En tout cas, les impacts économiques de ce dossier sont énormes. Cette affaire risque de casser l’élan d’investissement des deux opérateurs de téléphonie qui promettent d’investir près de 100 milliards FCFA par an afin d’améliorer la qualité de leurs réseaux. Sans oublier que ces opérateurs contribuent à la stabilisation de l’économie nationale en versant près de 250 milliards F CFA au Trésor public.
« Un pays ne peut pas se développer sans les investisseurs étrangers. Pour l’ouverture de l’économie, tous les pays ont besoin des investisseurs étrangers. Cette affaire va sûrement créer le désordre. Nous pensons que l’AMRTP est le régulateur dans le secteur des télécommunications et elle est indépendante pour le respect des cahiers de charges en la matière. Ce qui vient de se passer ne fait que discréditer l’AMRTP. Nous pensons que l’avis de l’AMRTP devrait être pris en compte au lieu de celui d’un expert indépendant. Pour la petite histoire, l’AMRTP avait déjà donné son avis sur ce même dossier en 2013 », regrette un cadre d’un opérateur. Avant de lancer un cri de cœur : « Nous voulons tout simplement qu’on libère nos comptes et laissez-nous travailler. Nous allons continuer à nous battre ».

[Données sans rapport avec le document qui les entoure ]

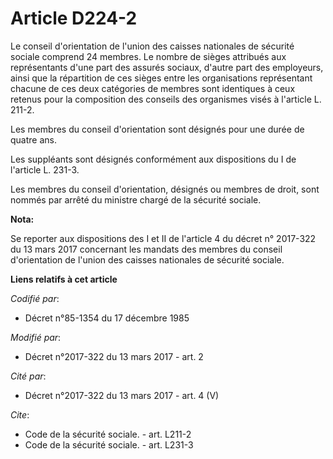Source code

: # Article D224-2

Le conseil d'orientation de l'union des caisses nationales de sécurité sociale comprend 24 membres. Le nombre de sièges
attribués aux représentants d'une part des assurés sociaux, d'autre part des employeurs, ainsi que la répartition de ces
sièges entre les organisations représentant chacune de ces deux catégories de membres sont identiques à ceux retenus pour la
composition des conseils des organismes visés à l'article L. 211-2.

Les membres du conseil d'orientation sont désignés pour une durée de quatre ans. 

Les suppléants sont désignés conformément aux dispositions du I de l'article L. 231-3. 

Les membres du conseil d'orientation, désignés ou membres de droit, sont nommés par arrêté du ministre chargé de la sécurité
sociale.

**Nota:**

Se reporter aux dispositions des I et II de l'article 4 du décret n° 2017-322 du 13 mars 2017 concernant les mandats des
membres du conseil d'orientation de l'union des caisses nationales de sécurité sociale.

**Liens relatifs à cet article**

_Codifié par_:

  - Décret n°85-1354 du 17 décembre 1985

_Modifié par_:

  - Décret n°2017-322 du 13 mars 2017 - art. 2

_Cité par_:

  - Décret n°2017-322 du 13 mars 2017 - art. 4 (V)

_Cite_:

  - Code de la sécurité sociale. - art. L211-2
  - Code de la sécurité sociale. - art. L231-3
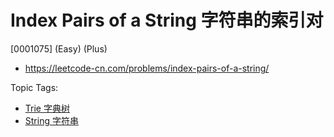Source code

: # Index Pairs of a String 字符串的索引对

[0001075] (Easy) (Plus)

- https://leetcode-cn.com/problems/index-pairs-of-a-string/

Topic Tags:

- [Trie 字典树](https://leetcode-cn.com/tag/trie/)
- [String 字符串](https://leetcode-cn.com/tag/string/)
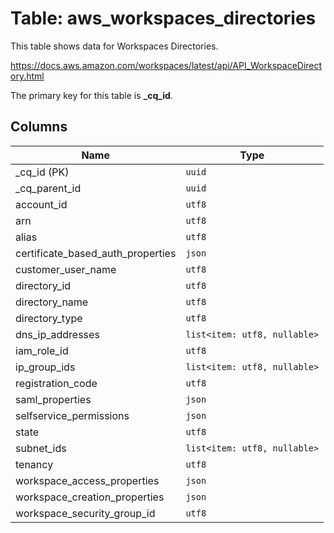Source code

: # Table: aws_workspaces_directories

This table shows data for Workspaces Directories.

https://docs.aws.amazon.com/workspaces/latest/api/API_WorkspaceDirectory.html

The primary key for this table is **_cq_id**.

## Columns

| Name          | Type          |
| ------------- | ------------- |
|_cq_id (PK)|`uuid`|
|_cq_parent_id|`uuid`|
|account_id|`utf8`|
|arn|`utf8`|
|alias|`utf8`|
|certificate_based_auth_properties|`json`|
|customer_user_name|`utf8`|
|directory_id|`utf8`|
|directory_name|`utf8`|
|directory_type|`utf8`|
|dns_ip_addresses|`list<item: utf8, nullable>`|
|iam_role_id|`utf8`|
|ip_group_ids|`list<item: utf8, nullable>`|
|registration_code|`utf8`|
|saml_properties|`json`|
|selfservice_permissions|`json`|
|state|`utf8`|
|subnet_ids|`list<item: utf8, nullable>`|
|tenancy|`utf8`|
|workspace_access_properties|`json`|
|workspace_creation_properties|`json`|
|workspace_security_group_id|`utf8`|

Pourquoi Moov Africa/Malitel ?
Cette question mérite d’être posée si l’on tient aux propos d’Adama Traoré sur une chaîne de télévision : « Nous ne sommes pas contre Sotelma, qui est une entreprise malienne, mais nous sommes contre Orange-Mali ». Cela veut tout simplement dire que cette affaire a été déjà politisée. C’est dire que Moov Africa/Malitel semble être victime de la brouille entre Bamako et Paris. Et tout le monde sait qu’Orange-Mali est une filiale de France Télécoms.